Good is good and evil is evil. No matter how different the flow of time is, I believe that unless there is a cultural revolution, people’s thinking will not change so easily. It is a matter of deforming them and blending them like the Kents designed by Mr. Ashida to form a character. Individual thoughts and actions are projected onto Scott, Rodey, Barts, Claire, Ruchina, and others to create their characters.

However, there is an exception: Kachua. In her case, there is no human scent, no sense of life, no quirks. She is like inorganic, transparent glass, unlike the other twelve children. I wanted to portray her as a girl of mystery (but not a cold personality). The other twelve children have been “infected,” and the way her problems as a female come to the surface is simply due to my naivete. I am just so ashamed.

I’m often told that I’m naive, but among all my characters, including those in Vifam, there is not a single person who can be called a villain. Shouldn’t the heroes be given various contrasting shades of evil to make their heroic image stand out? It is true that there is such a way, but I didn’t dare to take that approach here because from the beginning I had no intention to create a specific hero image. This is because I wanted to depict the joy, anger, sorrow, and happiness of all thirteen people living in the closed home of the training ship Janus.

A story without a hero….No, all 13 of them are heroes.

I made certain restrictions on who could go out and pilot the Round Vernians. No matter how high the clogs are, Marlo and Luchina can’t fly them. I thought it would have to stop at the older group; Rodey, Barts, and Kents, but not Scott. I believe that the true hero is the one who survives until the last episode, shaking off the fire of the enemy. I thought that he was a true hero.

What if we were to kill some of the thirteen children? There were a couple of radical ideas. The reason for this was that the ratings were not good at that moment, and it would impact the direction of the story. The number of people who agreed with me increased, and I was forced to choose.

Who would I choose? I was troubled. The next day passed, and the day after that….

It was around the time we passed the second arc. The sooner we kill, the better. We need to end it quickly, with as little suffering as possible. It wouldn’t do any good to just kill them in a way that leaves only sorrow.

The victims must be the most heroic of the older generation.

Who? Scott? His death scene would be a comedy.

Rodey? No, because he has a mission to lead as a true leader of everyone until the last episode.

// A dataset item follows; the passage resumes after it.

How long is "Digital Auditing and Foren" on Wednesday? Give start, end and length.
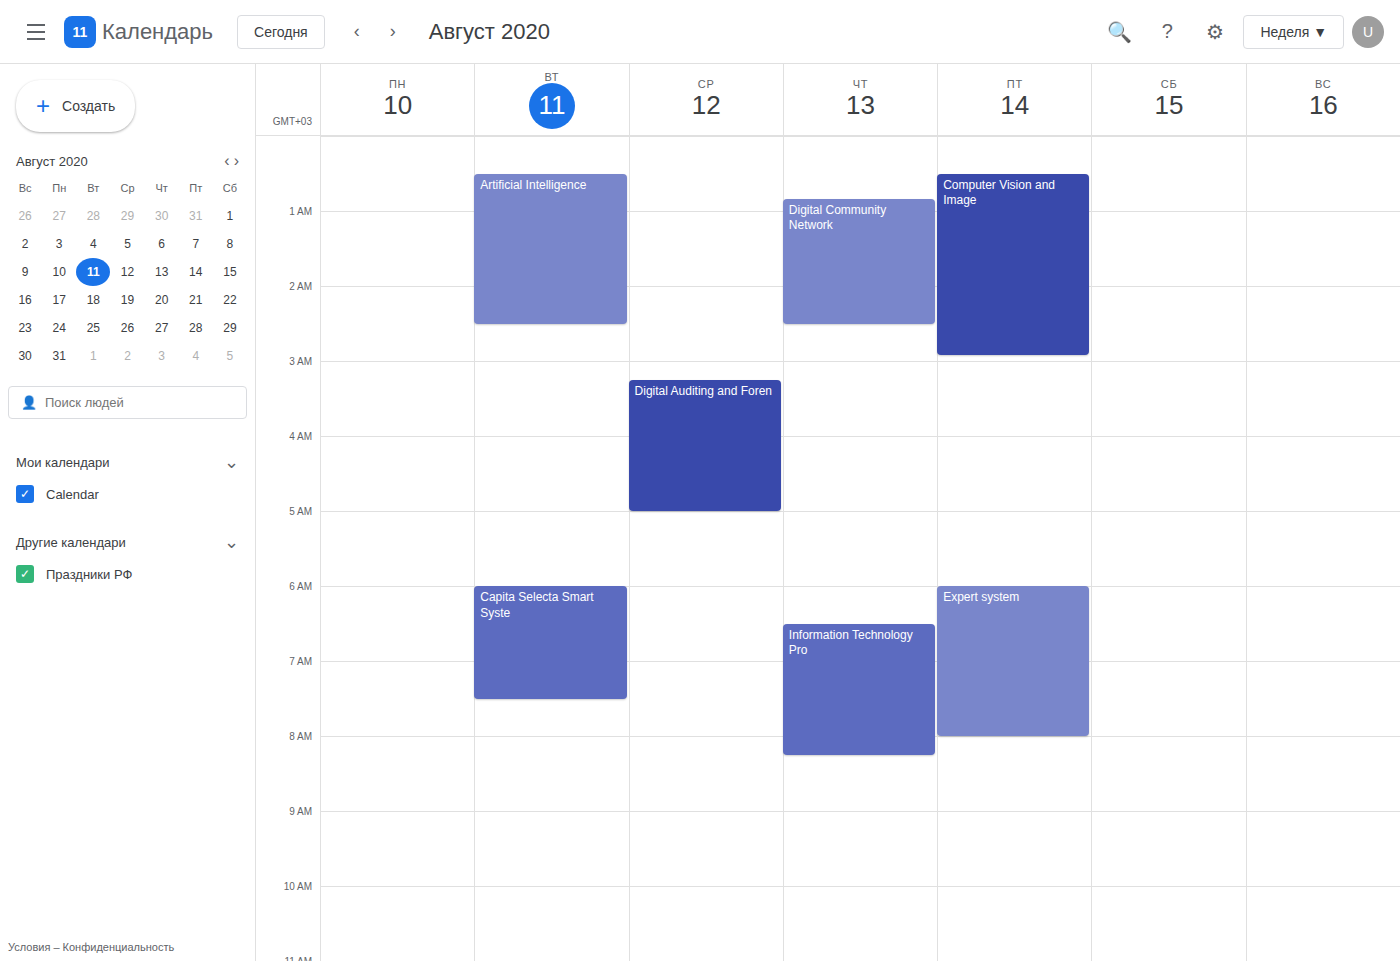
3:15 AM to 5:00 AM, 1 hour 45 minutesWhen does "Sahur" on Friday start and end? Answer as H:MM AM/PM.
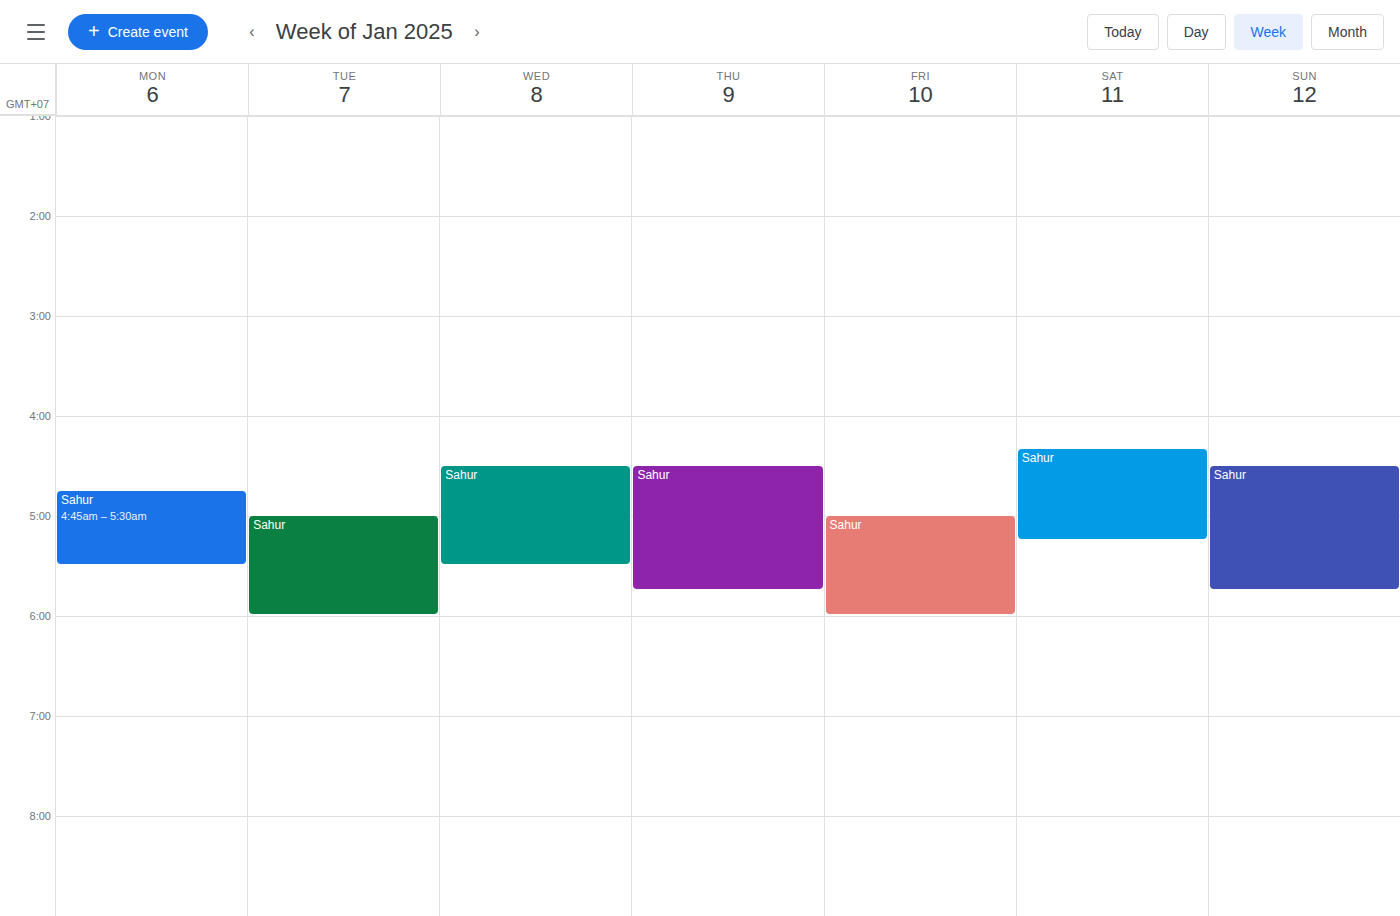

I thought at the time that Barts was the only one with a talent everyone would miss if he were sacrificed. I thought that at that time and I began to prepare for it. But something in me refused. Was there any dramatic merit to be gained from his death?

When I looked over the structure for the episodes again, I found that there was nothing good about it. In fact, it would take the twelve survivors half an arc, or maybe all of it, to recover from his death. In fact, it wouldn’t be the Galaxy Drifter Vifam I was thinking of.

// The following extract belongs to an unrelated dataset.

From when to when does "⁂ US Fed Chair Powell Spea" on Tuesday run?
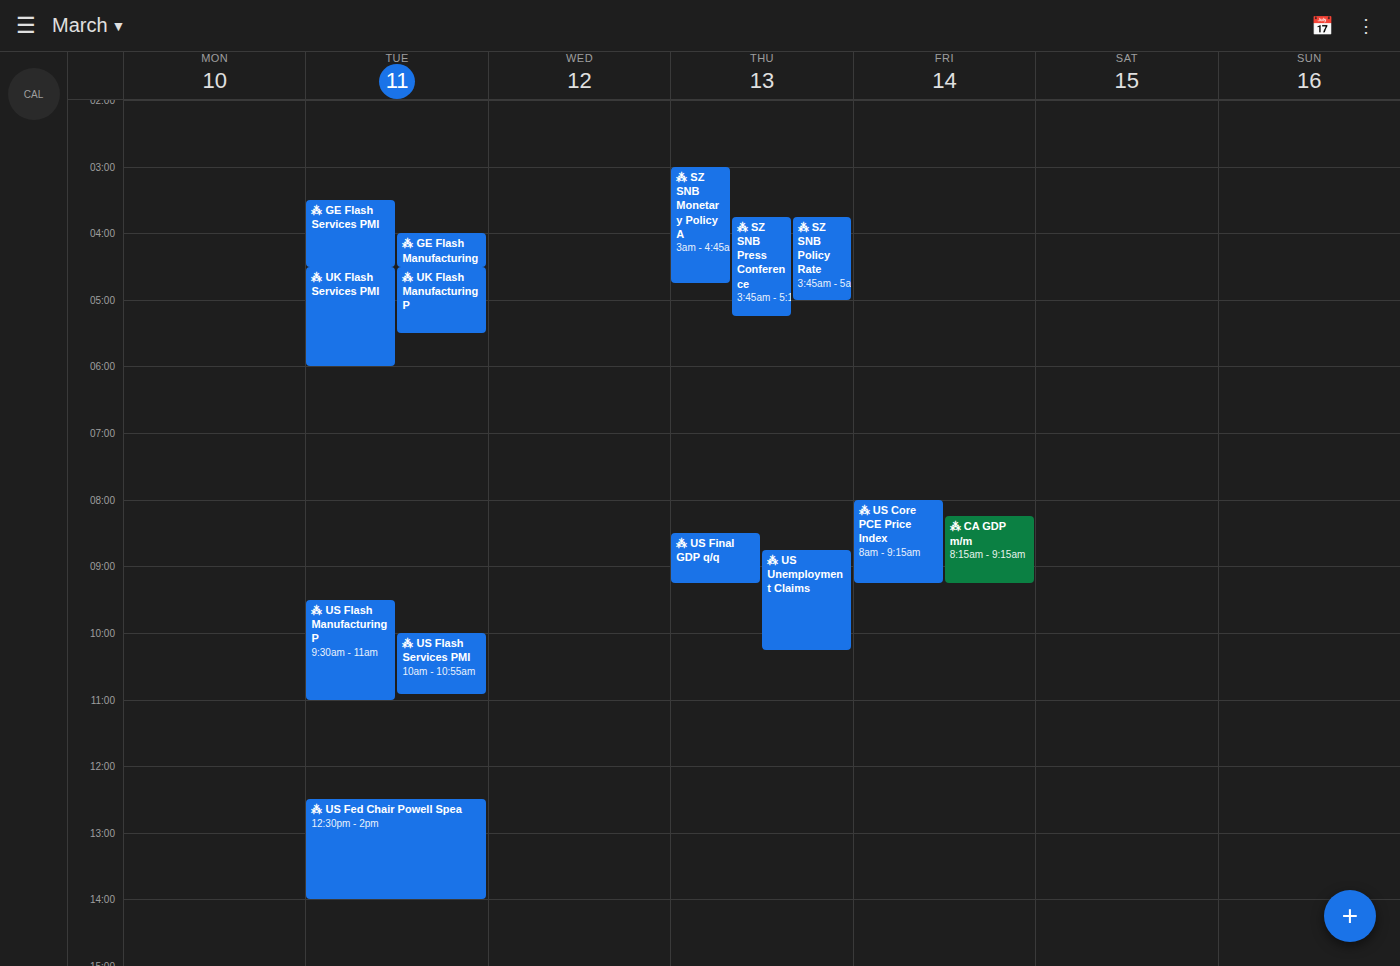
12:30 to 14:00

At that point, I dropped the matter. I would not kill my lovely sons just for the sake of ratings! I concluded that it would be enough if there were only a few viewers who would watch until the end. I decided to keep this attempted massacre quiet.

Even now, if I had killed someone, I’m sure I would have regretted it. War is beyond everyday ethics and common sense. It is human beings who make war. However, war itself is said to be a monster that has become detached from human beings.

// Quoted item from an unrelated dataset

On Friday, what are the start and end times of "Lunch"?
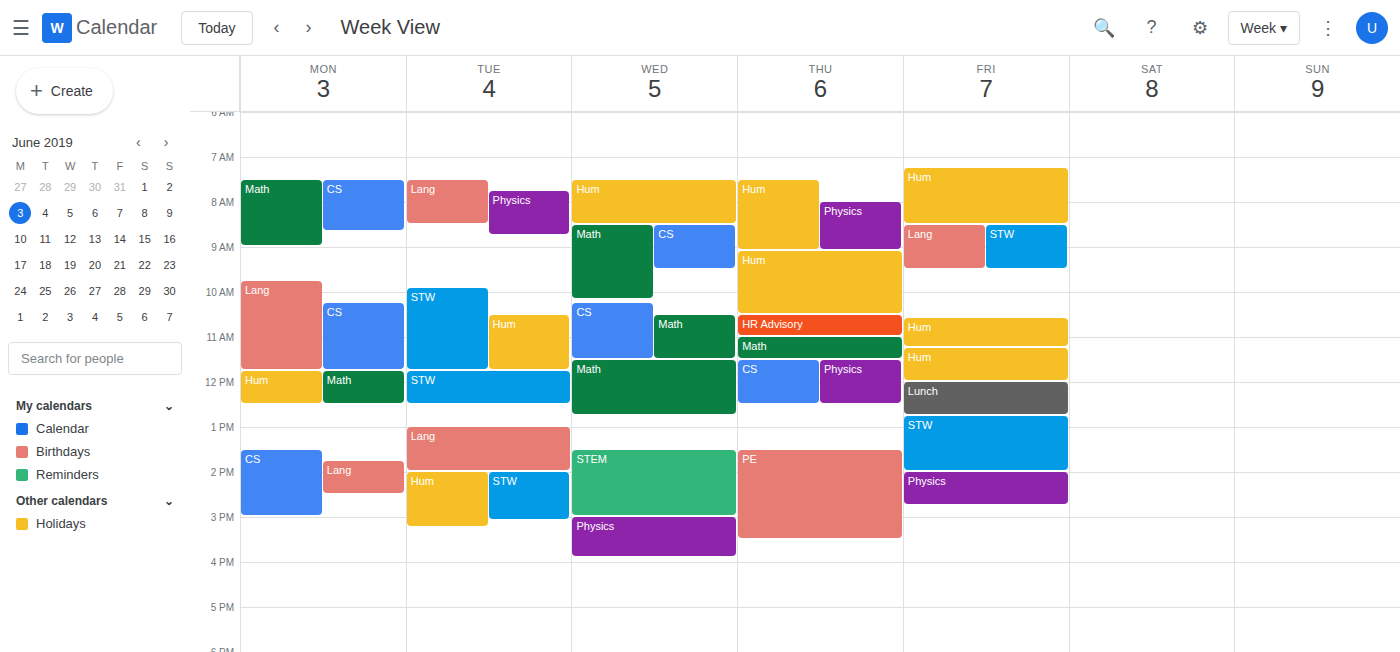
12:00 to 12:45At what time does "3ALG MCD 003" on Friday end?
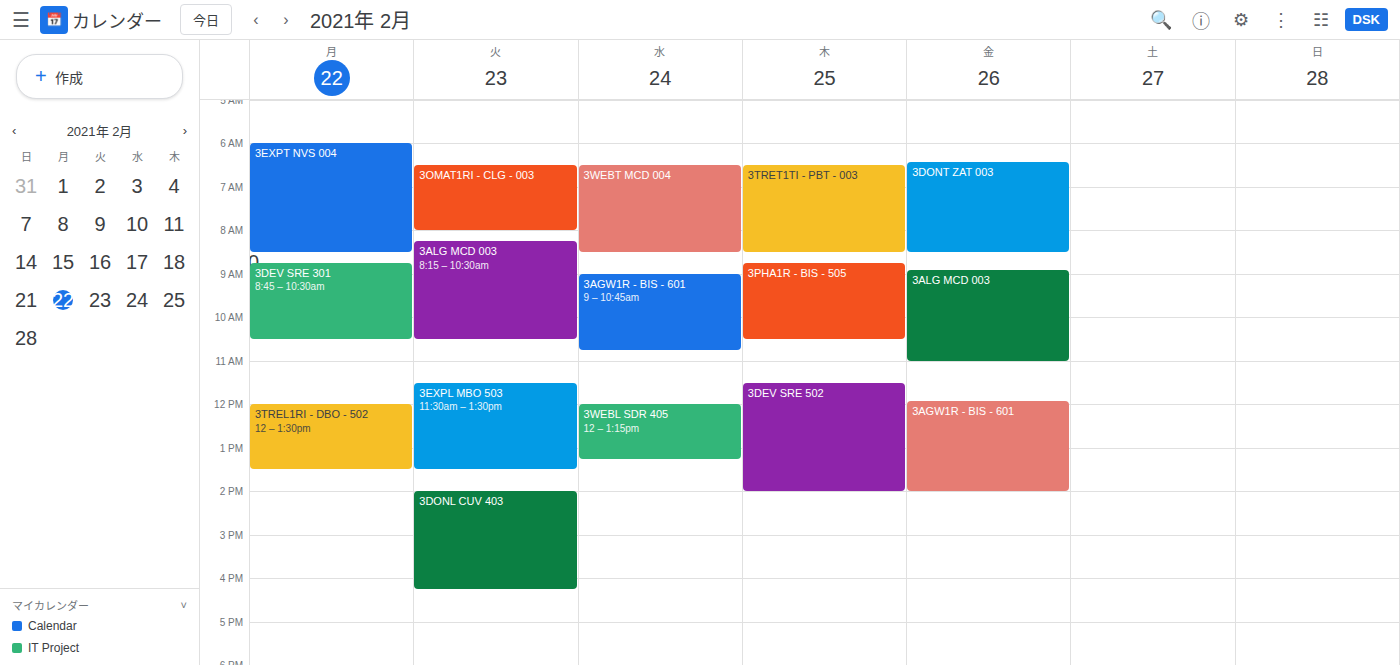
11:00 AM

Of course, I have heard the story. The act of letting a wounded enemy soldier go unpunished is only a fable. If you don’t kill the wounded enemy soldier, you may end up indirectly killing someone on your own side. War is not a pretty thing.

Nowadays, people say that the atomic bomb is a cruel weapon. But is it possible to have a weapon that is not cruel? I believe that no matter what weapons are used, there is no such thing as cruelty-free killing. And it is not possible to categorize those who have killed or those who have been killed as winners or losers. All those who participated in war are victims of the cruelty of war itself.